Stanamandl kenne ich eher von alpineren Regionen her, wo sie den Zweck erfüllen, bei Schneeauflage die verdeckten Markierungen zu ersetzen bzw. von weitem die Gehrichtung zu signalisieren.
Anbei: Ich habe den vorigen Beitrag irrtümlich ein zweites Mal gelesen und das ist mir erst am Ende aufgefallen. Also den Holzhammer auf mein Haupt! 😉
Lg
Bernhard
Lieber Bernhard,
das hast du ganz gut erkannt. Rein von der Etappenlänge war das machbar. Ich bevorzuge etwas zwischen 20 und 27 km, weiter gehe ich nur an Tagen, an denen es sich spontan so anfühlt. Ich muss aber wirklich zugeben, dass das ewige Auf und Ab nicht ohne war. Am Fluss entlang klingt ja immer erst einmal vergleichsweise moderat, aber gerade am Rhein ist so ein Fels dann gern mal zu Ende. Dann geht es spontan ganz runter und dann wieder ganz rauf auf den nächsten Fels.

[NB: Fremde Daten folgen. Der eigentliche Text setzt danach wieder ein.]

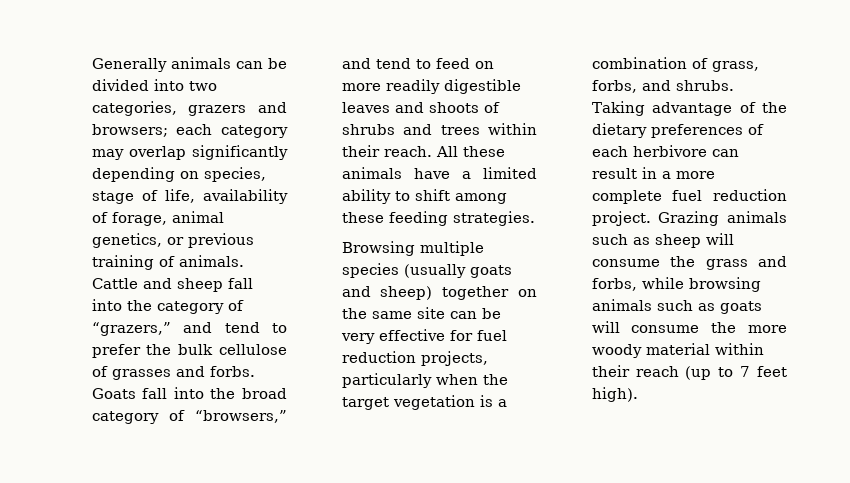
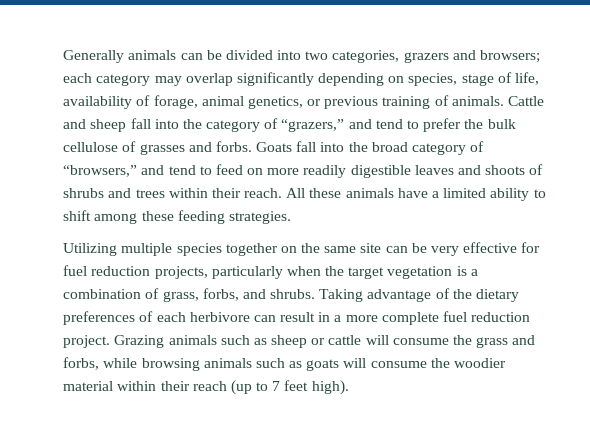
[341,241,415,256] Browsing -> [63,243,118,256] Utilizing
[403,264,512,278] [341,286,433,300] (usually goats and sheep) -> (222, 249) none
(701, 241) none -> [311,335,362,345] or cattle
[748,325,787,333] [591,344,642,358] more woody -> [453,358,506,368] woodier

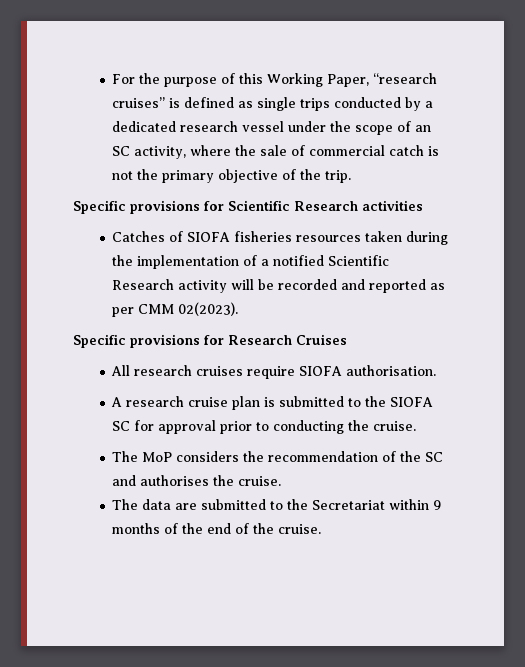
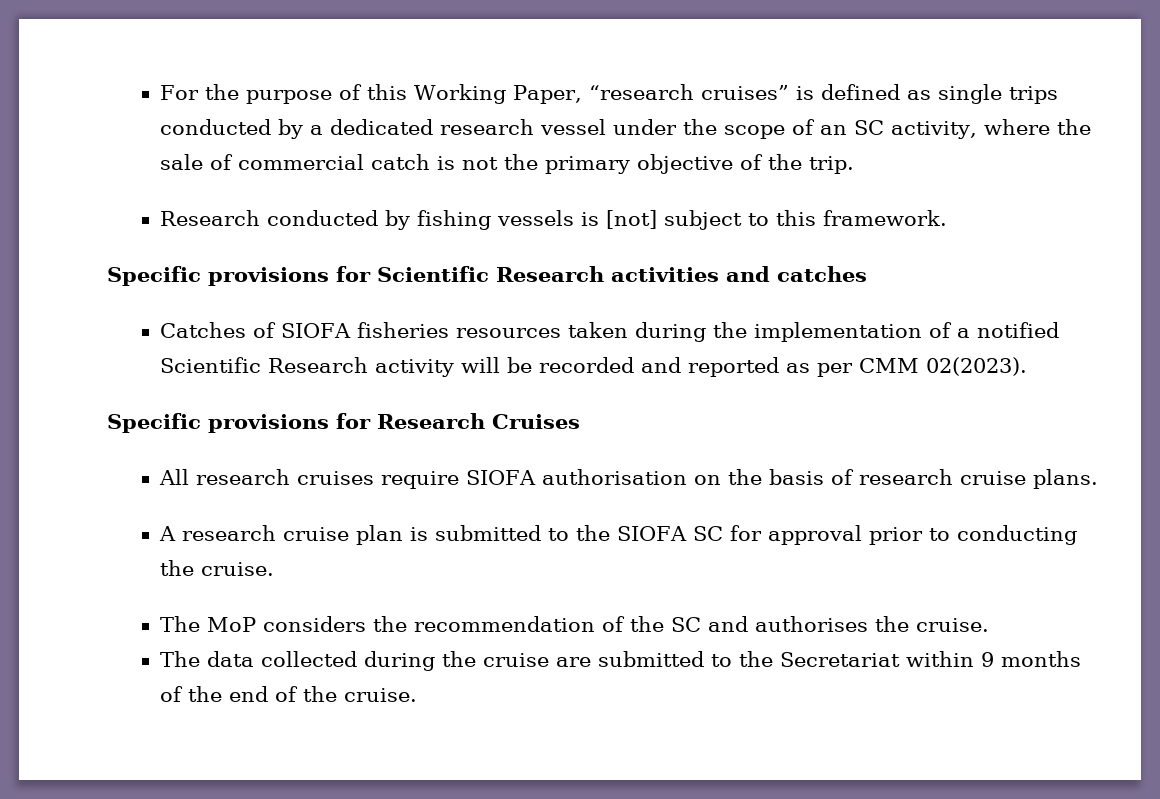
(352, 176) none -> [160,210,948,230] // Research conducted by fishing vessels is [not] subject to this framework.
(423, 205) none -> [726,266,867,282] and catches
[346,365,437,376] authorisation. -> [542,469,1099,489] authorisation on the basis of research cruise plans.
(172, 504) none -> [261,651,550,671] collected during the cruise

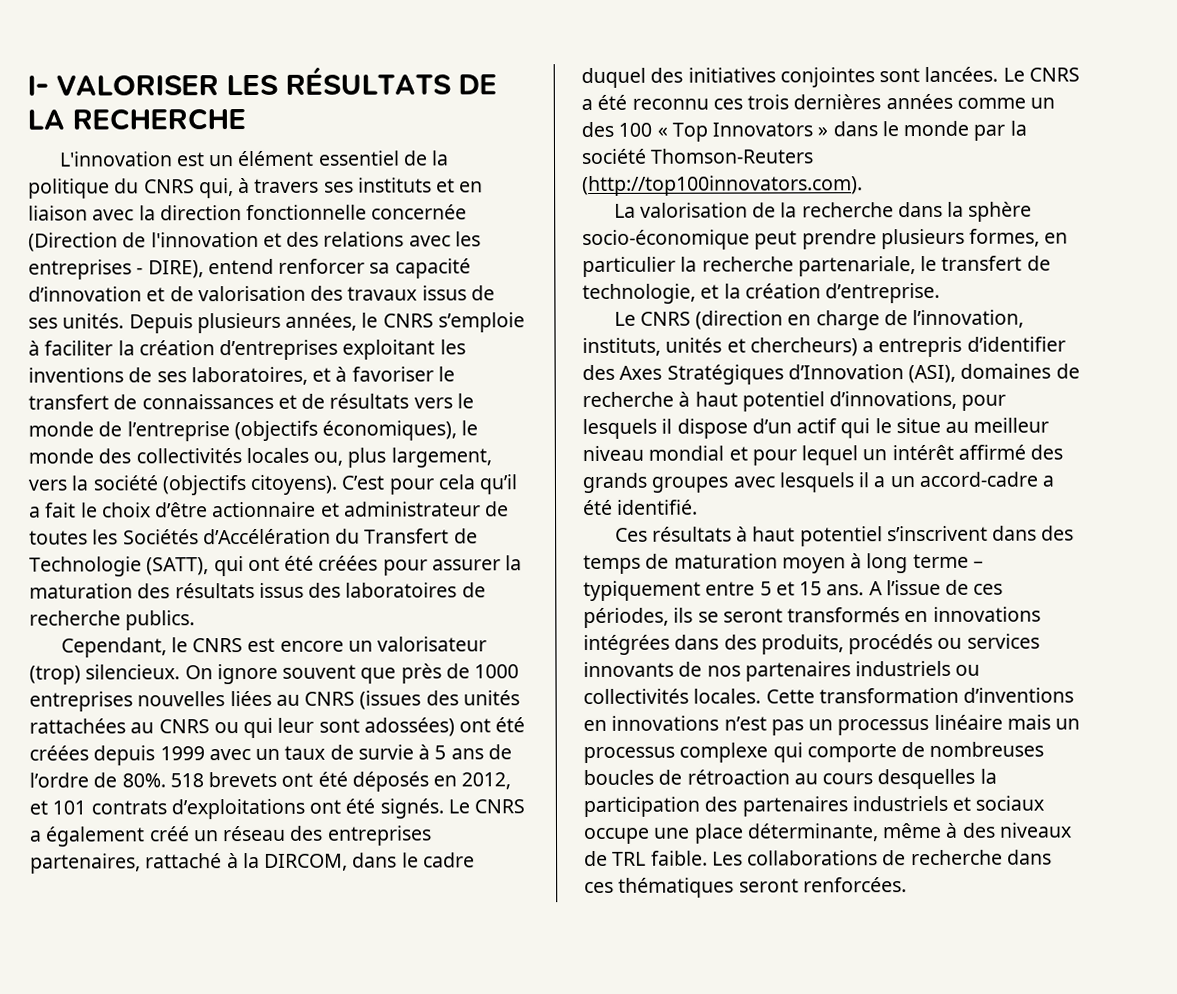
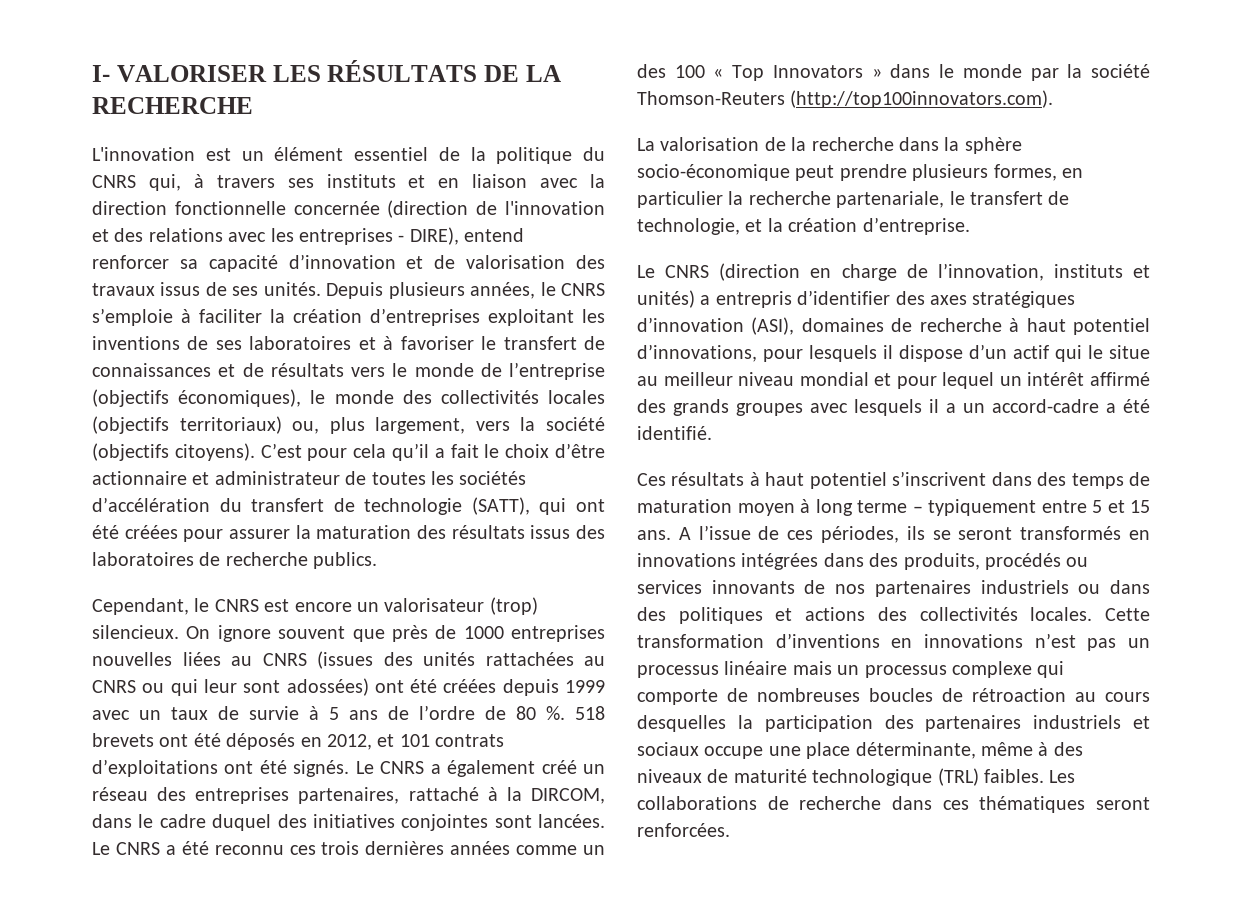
[28,232,118,252] (Direction -> [387,200,469,218] (direction
[190,366,308,386] laboratoires, -> [249,336,352,350] laboratoires
(309, 455) none -> [92,416,282,434] (objectifs territoriaux)
[122,528,478,545] [29,556,142,577] Sociétés d’Accélération du Transfert de Technologie -> [459,471,527,485] [92,497,463,515] sociétés d’accélération du transfert de technologie
[121,773,166,788] 80%. -> [516,706,565,720] 80 %.
[582,337,858,357] instituts, unités et chercheurs) -> [1053,264,1150,278] [637,290,695,308] instituts et unités)
[619,364,904,385] Axes Stratégiques d’Innovation -> [930,291,1076,308] [637,317,744,332] axes stratégiques d’innovation
(981, 670) none -> [1110,580,1150,594] [637,607,907,624] dans des politiques et actions des
[612,850,708,866] TRL faible. -> [733,768,1044,786] maturité technologique (TRL) faibles.

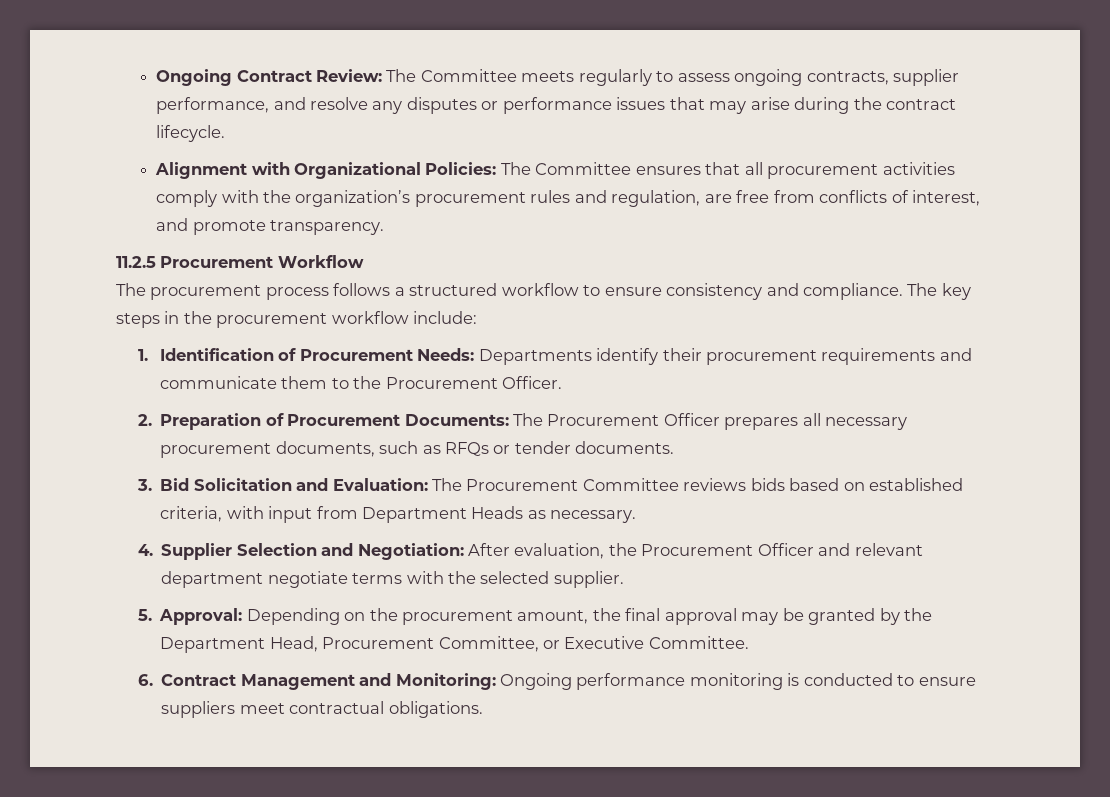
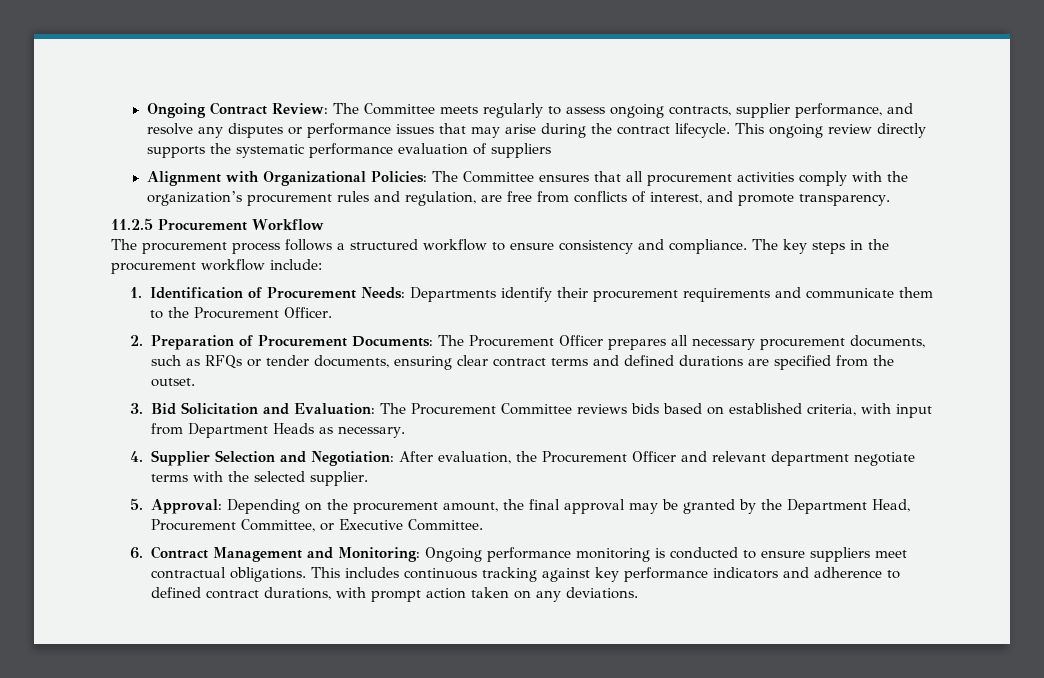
(226, 133) none -> [734,123,926,138] [146,143,551,158] This ongoing review directly supports the systematic performance evaluation of suppliers
[575,441,675,454] documents. -> [313,355,894,370] [150,378,195,387] documents, ensuring clear contract terms and defined durations are specified from the outset.
(483, 709) none -> [310,567,900,582] [150,587,638,602] This includes continuous tracking against key performance indicators and adherence to defined contract durations, with prompt action taken on any deviations.

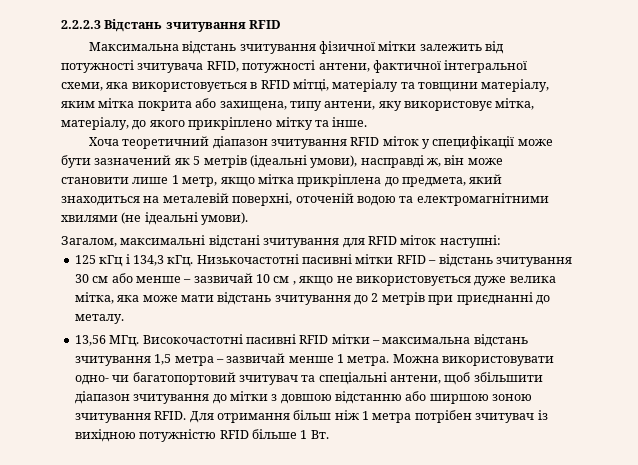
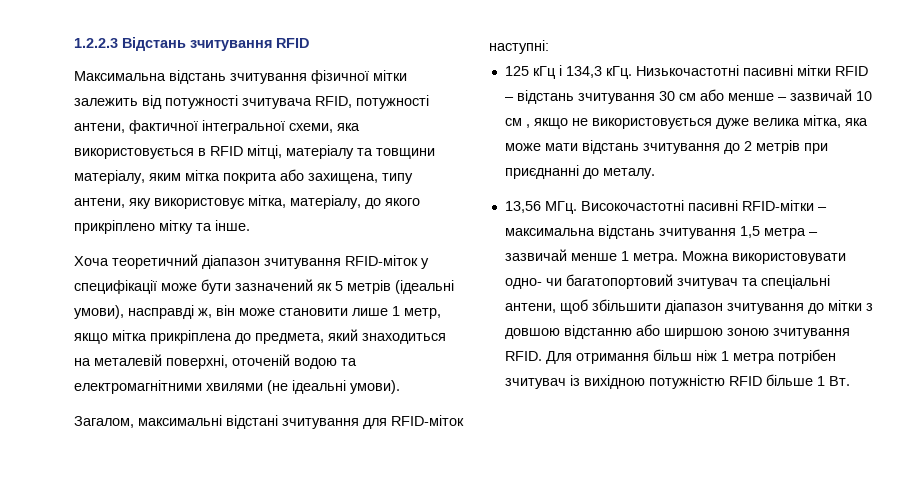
[61,20,101,29] 2.2.2.3 -> [74,38,118,48] 1.2.2.3
[350,136,419,146] RFID міток -> [345,255,418,266] RFID-міток
[367,235,437,245] RFID міток -> [391,415,464,426] RFID-міток
[299,334,370,344] RFID мітки -> [741,200,814,211] RFID-мітки

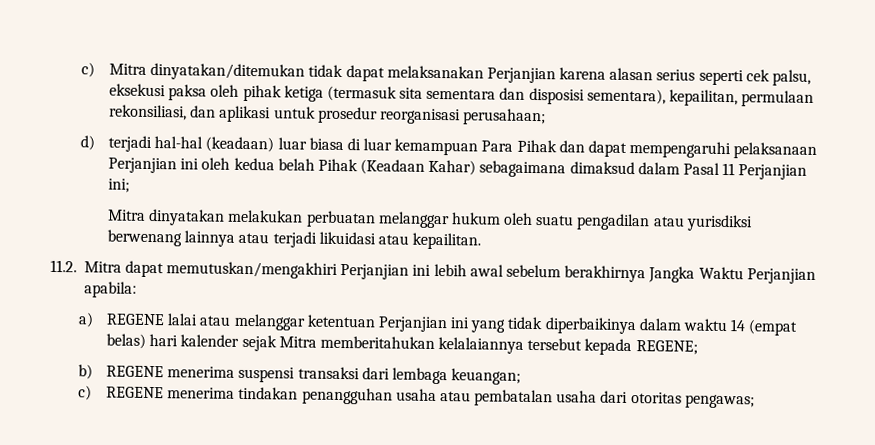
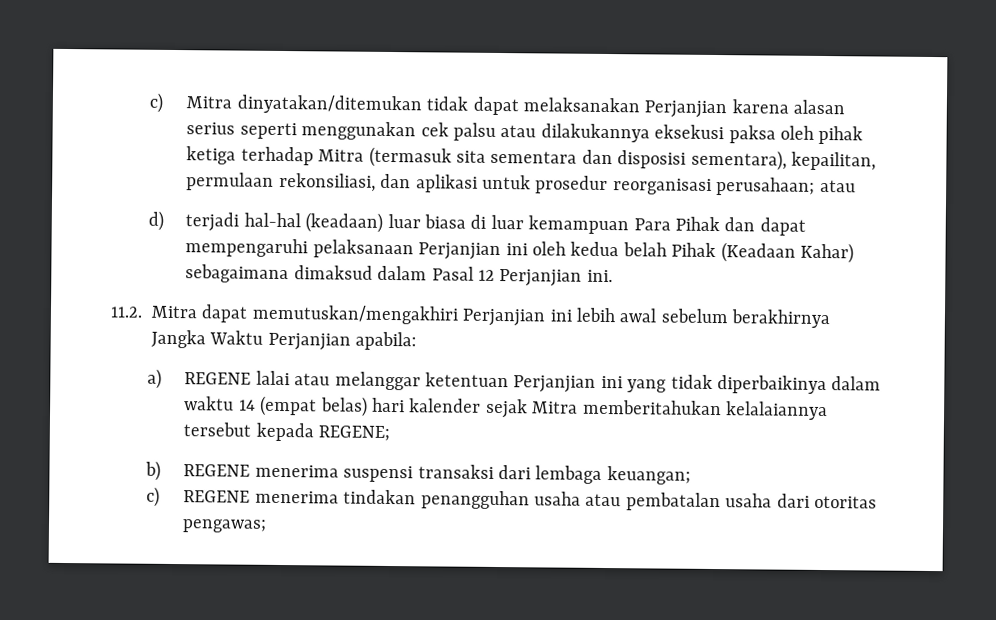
[745,69,812,86] cek palsu, -> [301,121,650,143] menggunakan cek palsu atau dilakukannya
(324, 93) none -> [240,146,365,166] terhadap Mitra
(547, 117) none -> [819,179,856,193] atau
[722,162,808,180] [107,178,130,193] [107,208,753,232] [106,229,482,250] 11 Perjanjian ini; // Mitra dinyatakan melakukan perbuatan melanggar hukum oleh suatu pengadilan atau yurisdiksi berwenang lainnya atau terjadi likuidasi atau kepailitan. -> [477,269,613,287] 12 Perjanjian ini.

Mich haben auf dem Rheinsteig strenggenommen 3 Dinge ermüdet:
– das Wetter, denn das war – anders als an der Mosel – großteils ausbaufähig
– die eher kleine Anzahl an wegnahen Unterkünften, die dazu führte, dass ich reservieren musste, was wiederum dazu führte, dass ich meine Strecken festlegen musste. Kleine Ausreißer nach oben bei den Kilometern entfielen daraufhin.
– die dauerhafte Einsamkeit, denn mir fehlte es völlig an Austausch. So gern ich allein laufe, so sehr mag ich es, abends Gleichgesinnte zu treffen. Dass dann auch noch so gut wie gar keine Cafés / Wirtshäuser entlang des Weges stehen, war das Tüpfelchen auf dem I.
Ich tue dem Rheinsteig sicher stellenweise unrecht, aber so richtig warm sind wir nie miteinander geworden.